*** PASSAGE SHOWN Section Begins ***

WITH a month now left exactly to the Rwanda presidential elections, the international media has turned its spotlight on the East African country, with quite a measure of bias, false distress calls and inaccurate reporting.
Surprisingly, so much devotion has been dedicated to misrepresentation and sheer distortion of facts in the count-down to the elections, her intent and resolution to forge ahead notwithstanding.
An incredible number of websites, mostly blogs and opinion news sites, churn out fib on a daily basis, with a common gradient; ‘Repression ahead of Rwanda polls.’
Is Rwanda losing its PR footing?
For a country renowned for its remarkable upturn in just a decade and a half, and used to favorable media coverage and praise by world leaders, authorities now find themselves on the defensive, overwhelmed by negative publicity, arising from a series of recent events.
As is often the case with election period in third world countries, we are made to believe that no election can come to pass without incidence and Rwanda comes as no exception. The effect of all this is that a climate of fear, tension and uncertainty have now been unduly flung on this rising nation, with fault lines coming easy on the upcoming polls.

*** PASSAGE SHOWN Section Ends ***
*** COLLECTED MATERIAL Section Begins ***

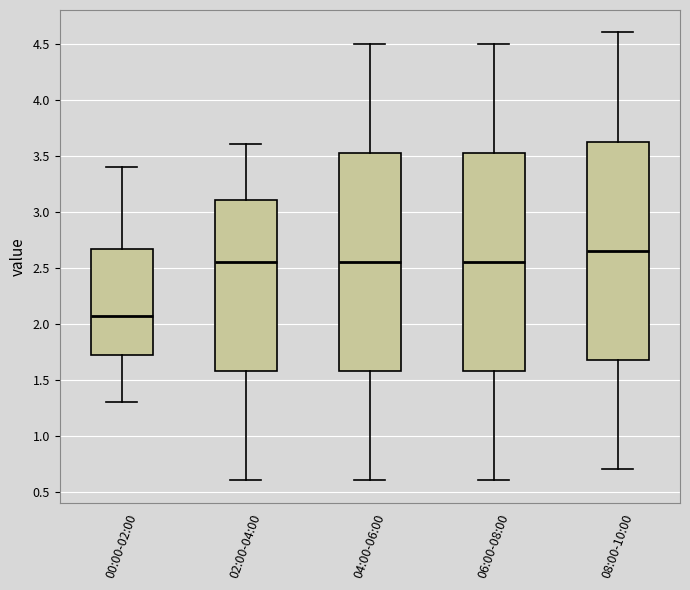

Where is the upper edge of the box for 00:00-02:00 on the y-axis? The values are not printed on the chart, so give them approximately, as read against the axis.

2.65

*** COLLECTED MATERIAL Section Ends ***

Reproduce word for word the part of the article on media coverage of Rwanda's elections starting at "For a country" and ending at "of recent events.".

- **EXERCISE SOLUTION**
For a country renowned for its remarkable upturn in just a decade and a half, and used to favorable media coverage and praise by world leaders, authorities now find themselves on the defensive, overwhelmed by negative publicity, arising from a series of recent events.